Below are the records; return exactly the lines from the one with "wall art: present" through the final line, both included, minus any pictures.

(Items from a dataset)
※ ※ ※

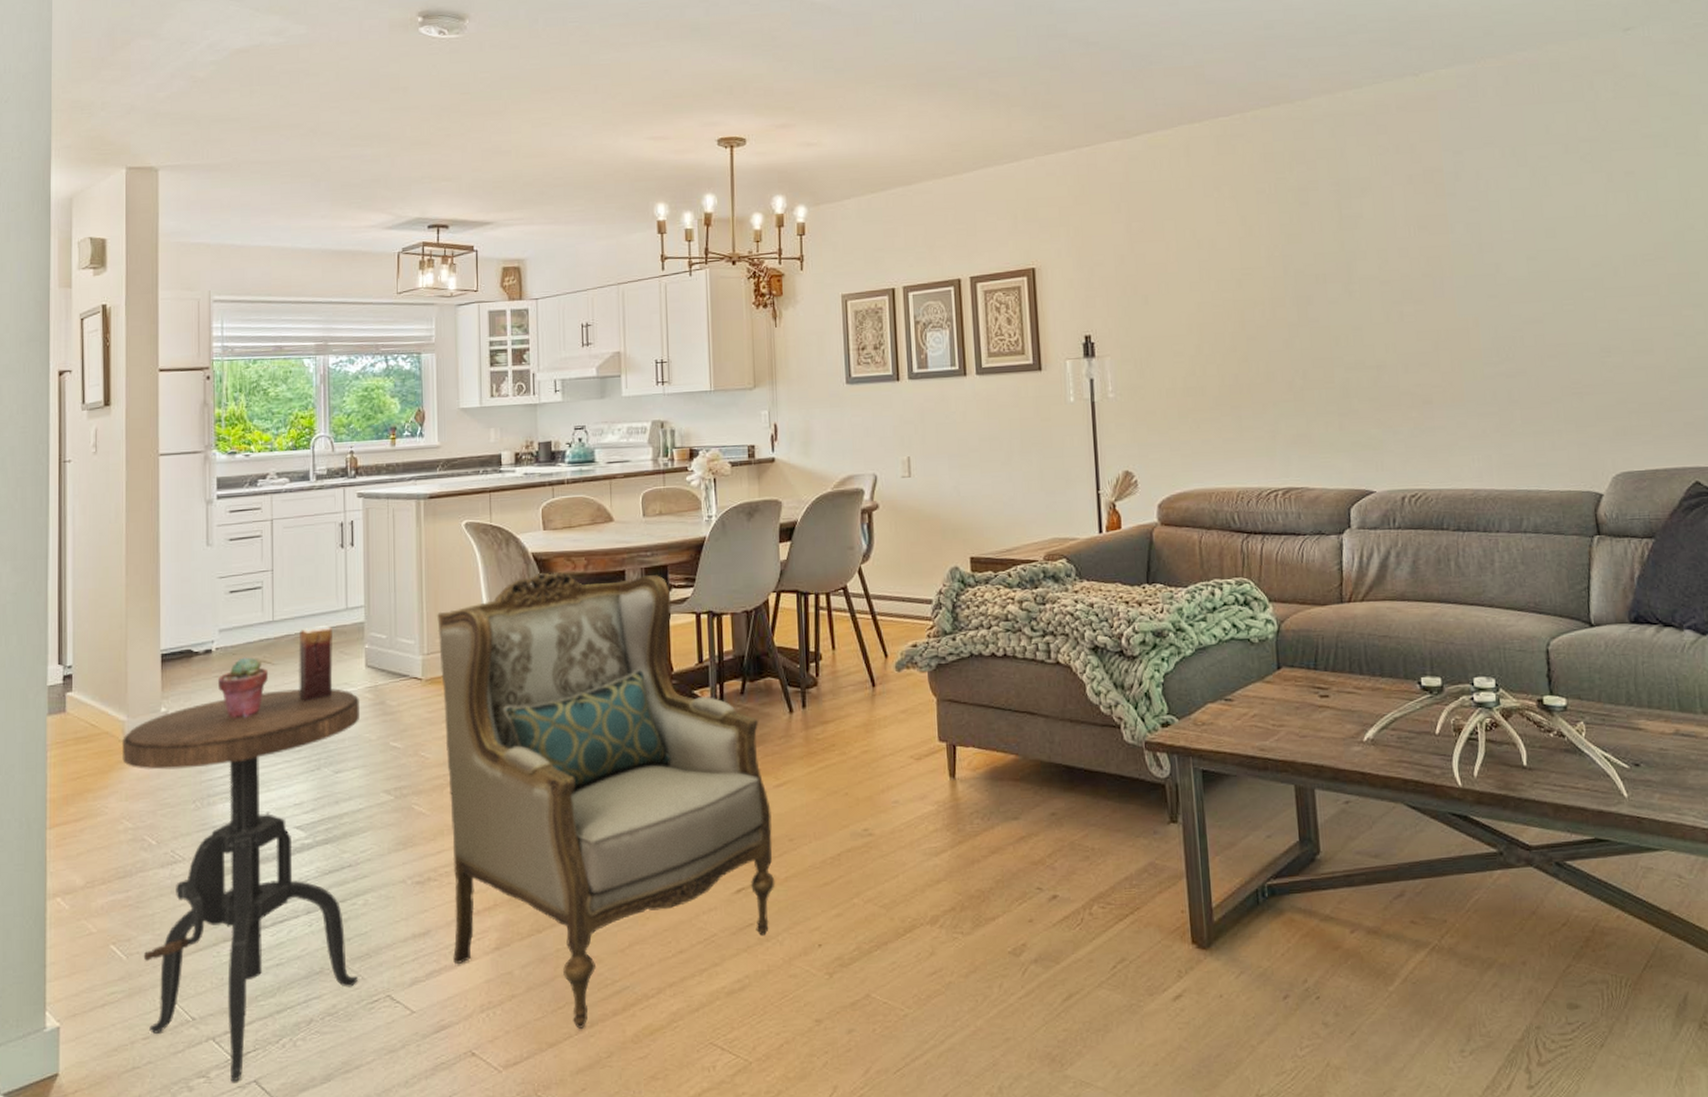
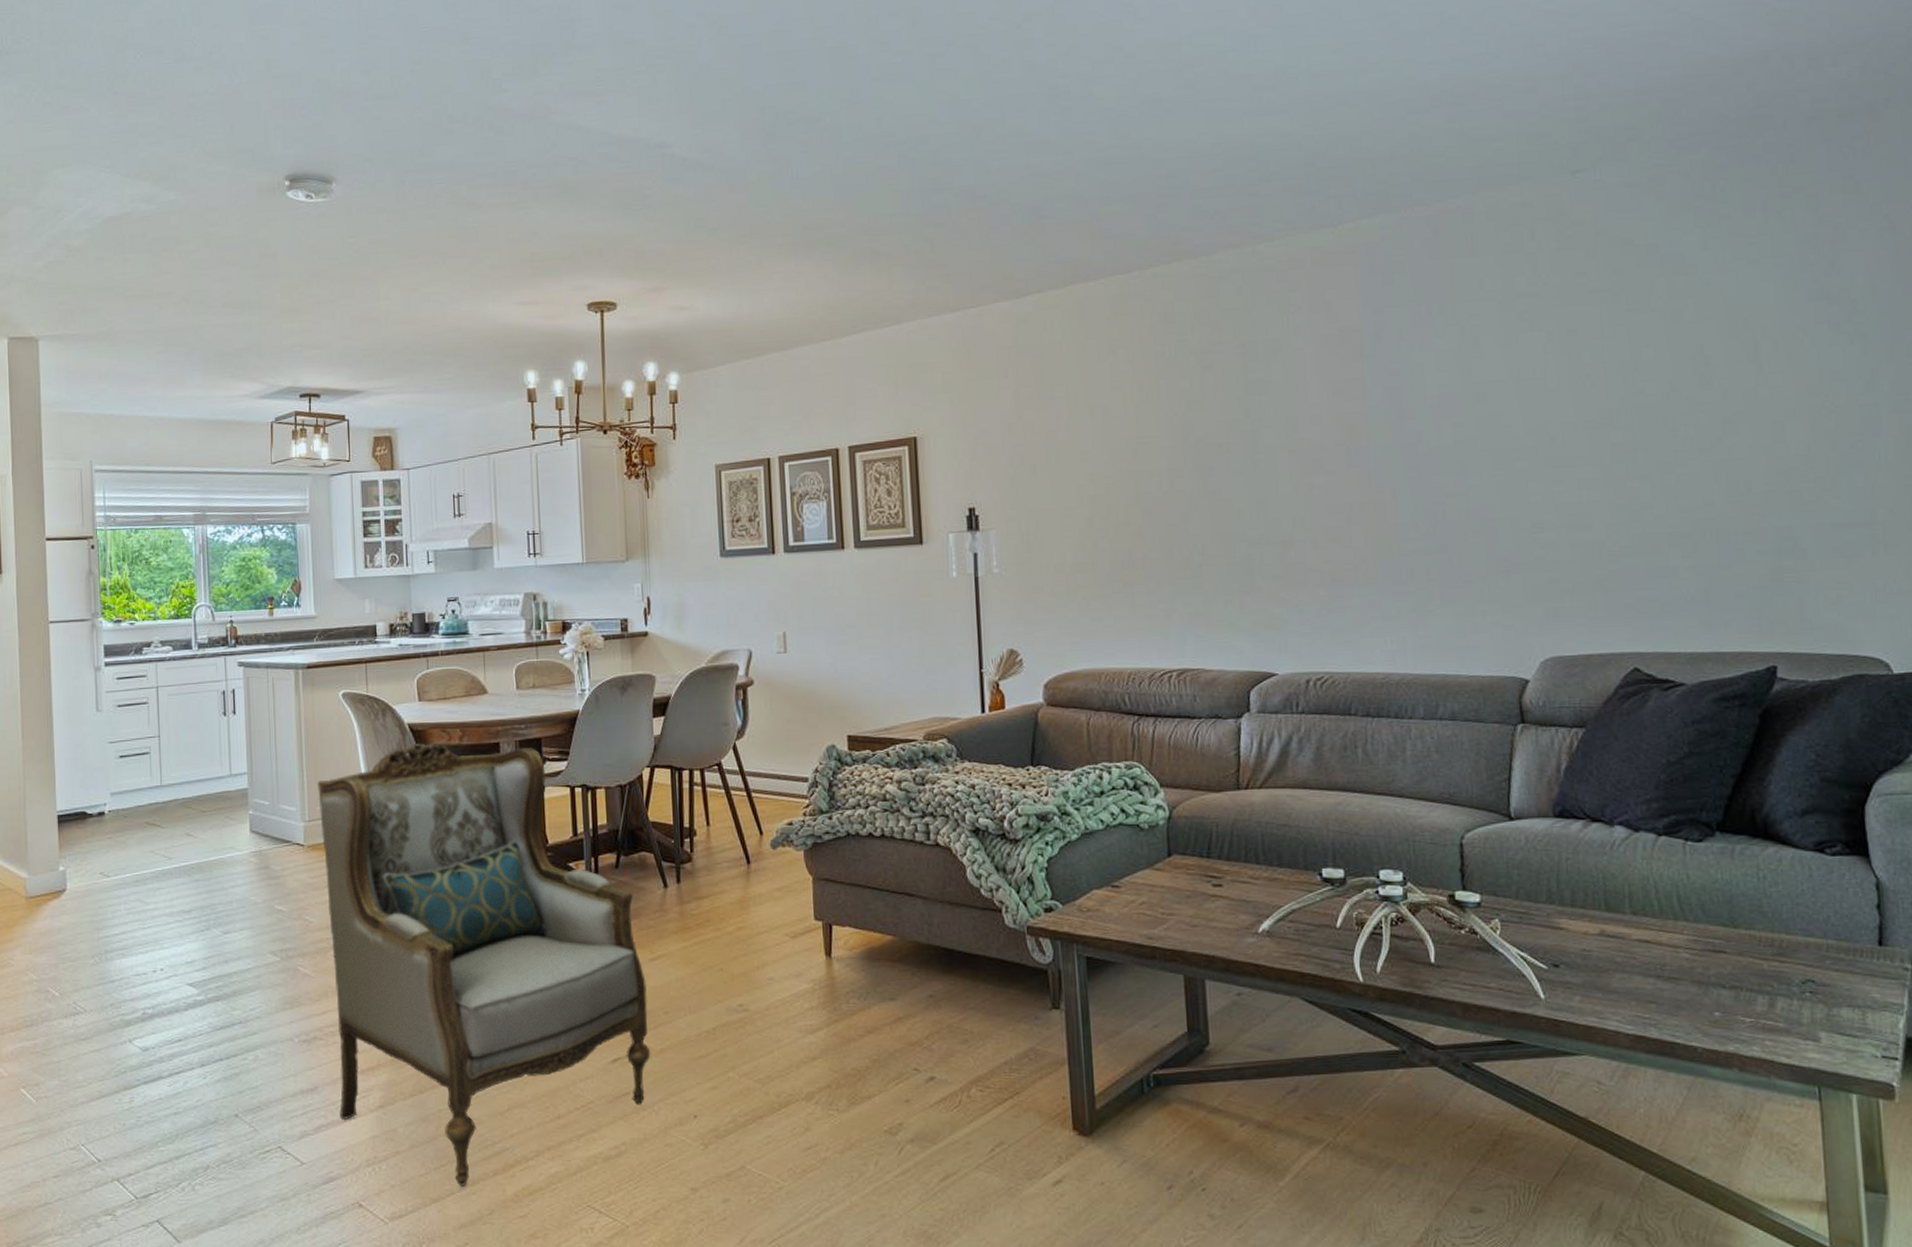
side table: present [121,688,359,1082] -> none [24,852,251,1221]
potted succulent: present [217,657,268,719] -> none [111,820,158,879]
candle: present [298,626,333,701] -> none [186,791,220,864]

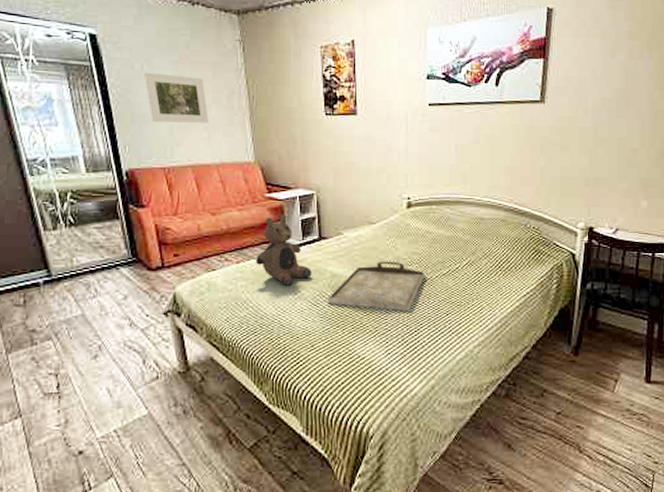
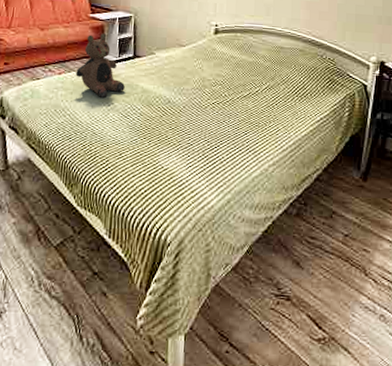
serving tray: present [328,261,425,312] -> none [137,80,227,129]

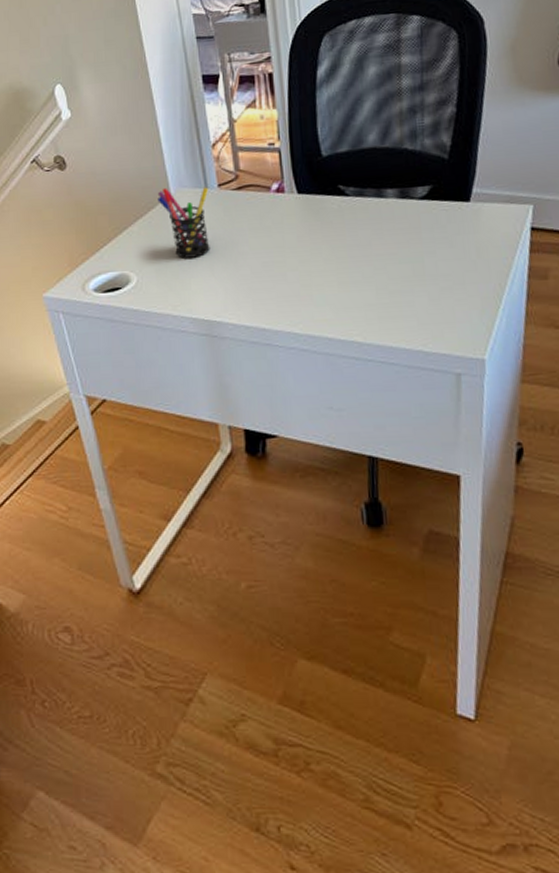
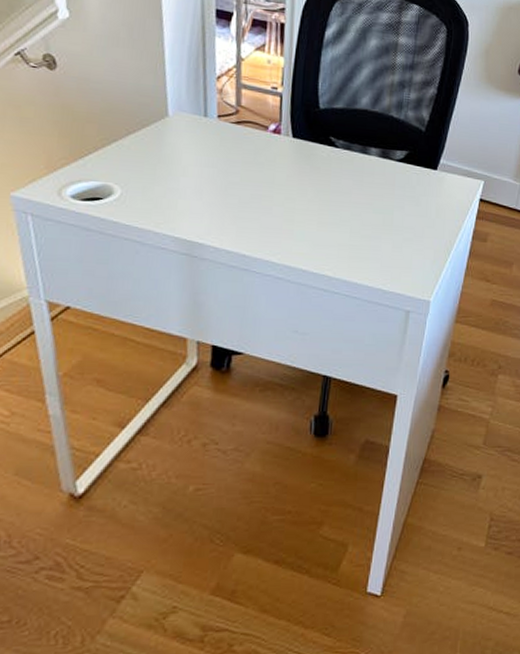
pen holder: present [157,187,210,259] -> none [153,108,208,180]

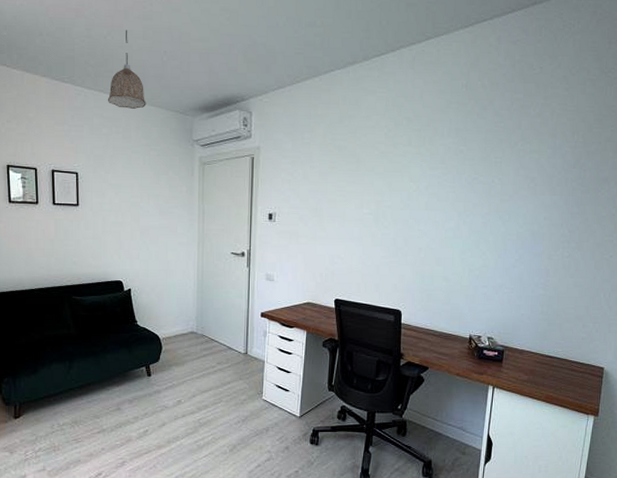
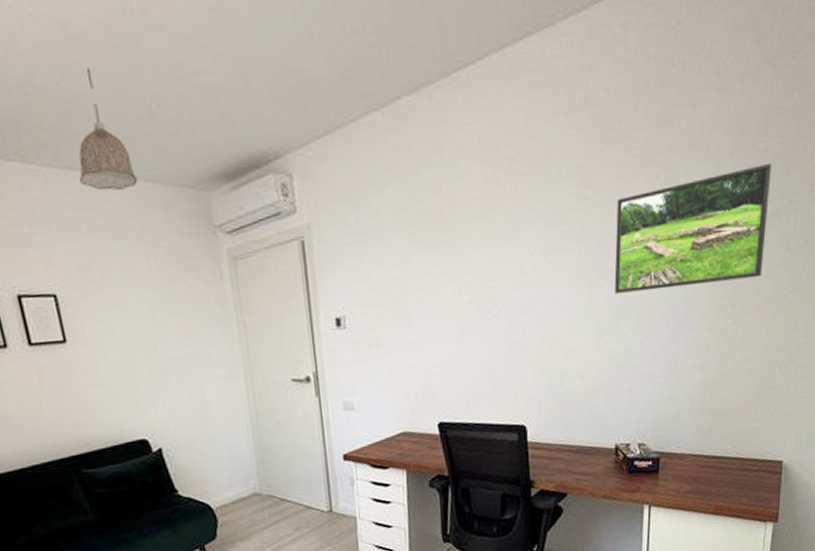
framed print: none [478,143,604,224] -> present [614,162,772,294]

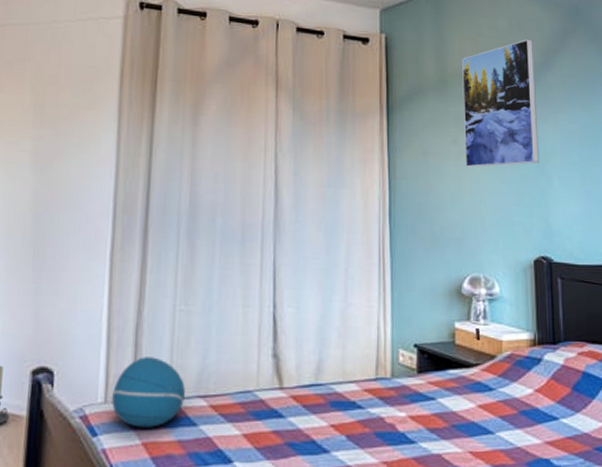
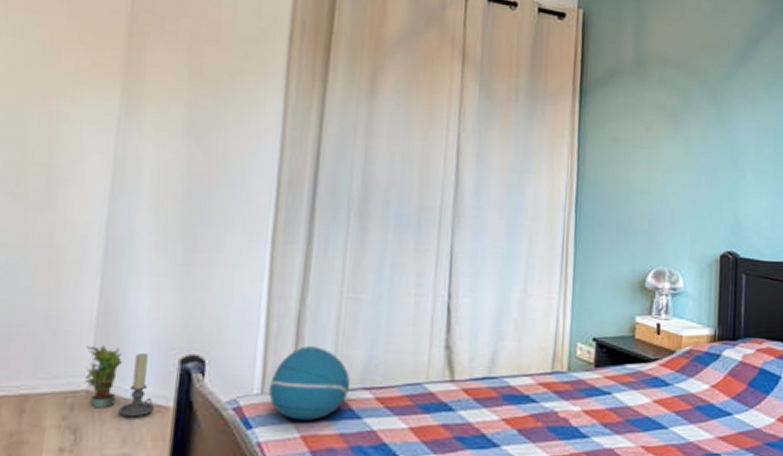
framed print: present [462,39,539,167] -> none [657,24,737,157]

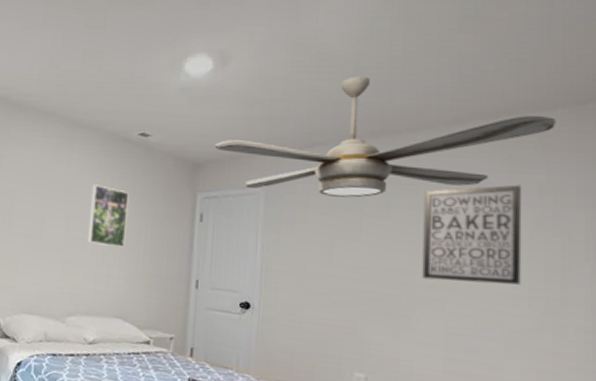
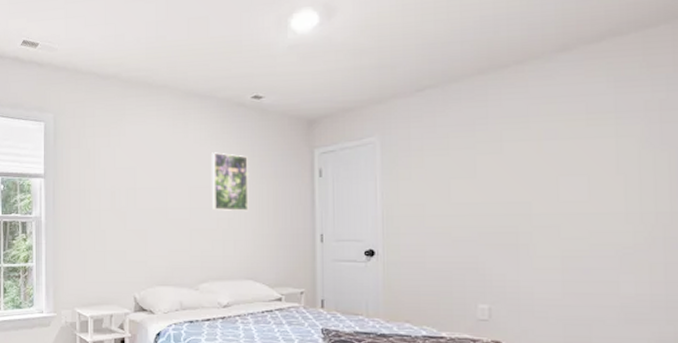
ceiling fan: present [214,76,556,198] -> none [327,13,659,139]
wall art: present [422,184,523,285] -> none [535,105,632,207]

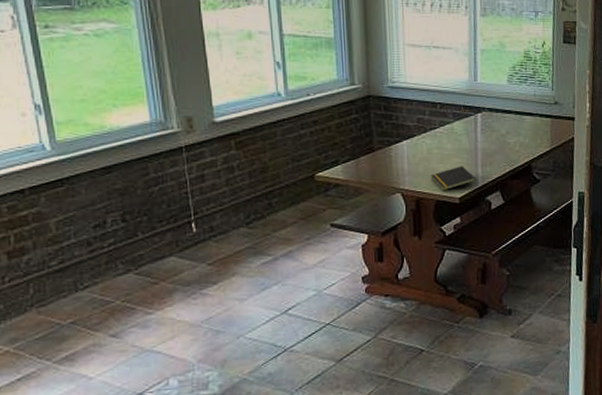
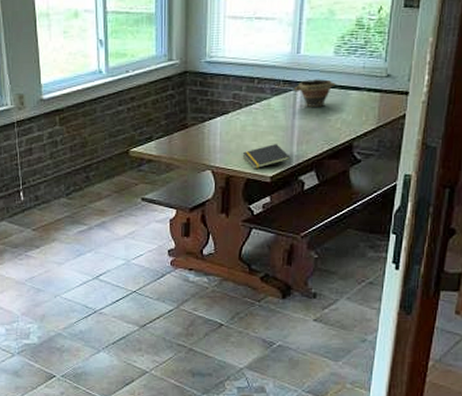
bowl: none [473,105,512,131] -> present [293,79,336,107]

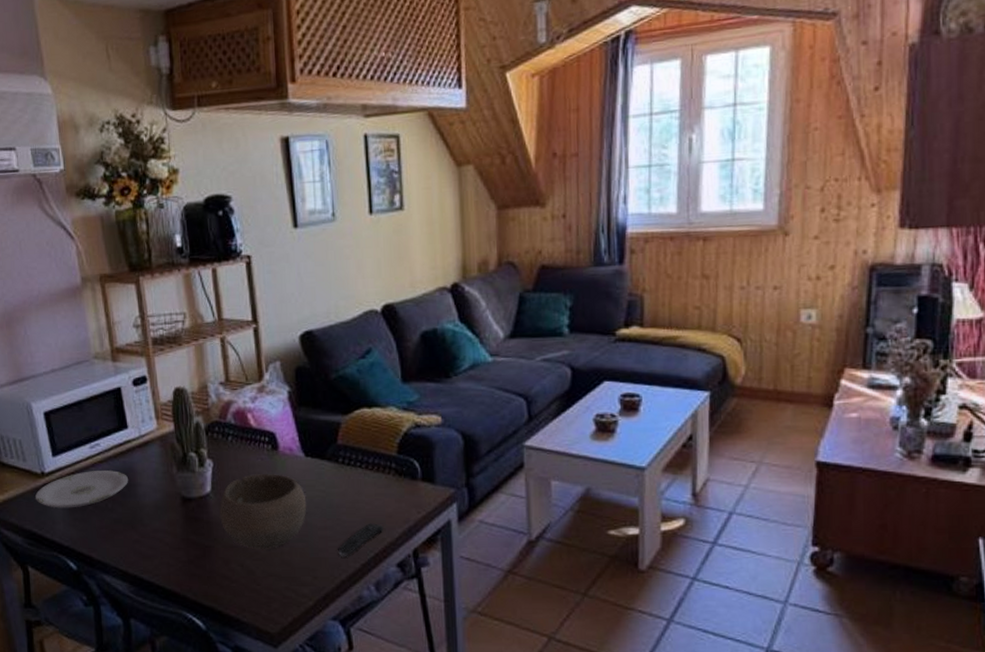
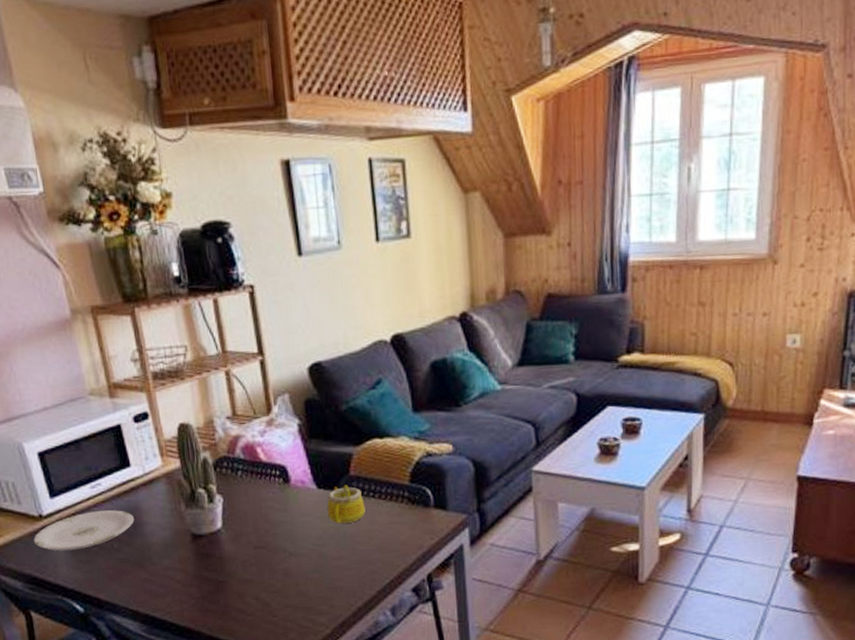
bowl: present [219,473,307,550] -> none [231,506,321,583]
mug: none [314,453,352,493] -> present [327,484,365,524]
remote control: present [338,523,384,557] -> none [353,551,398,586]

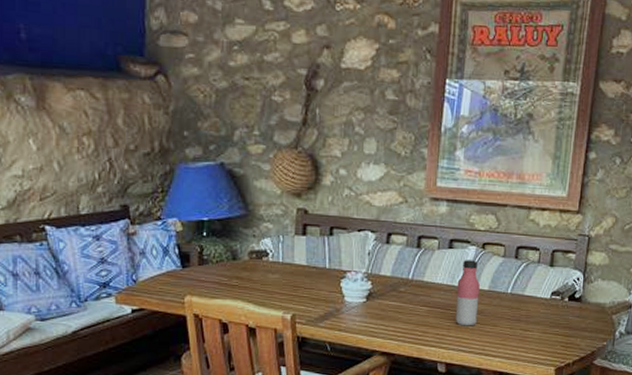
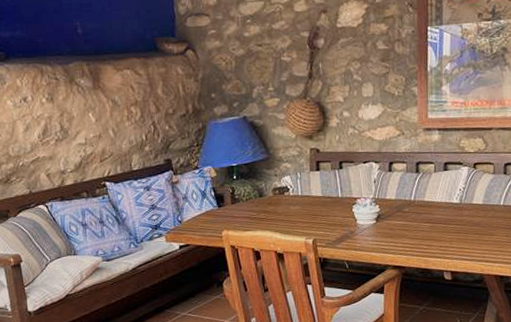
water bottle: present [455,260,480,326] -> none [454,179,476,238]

※ ※ ※

TASK SOLUTION ▸
wall art: present [422,184,523,285] -> none [535,105,632,207]

bowl: none [473,105,512,131] -> present [293,79,336,107]

bowl: present [219,473,307,550] -> none [231,506,321,583]
mug: none [314,453,352,493] -> present [327,484,365,524]
remote control: present [338,523,384,557] -> none [353,551,398,586]

water bottle: present [455,260,480,326] -> none [454,179,476,238]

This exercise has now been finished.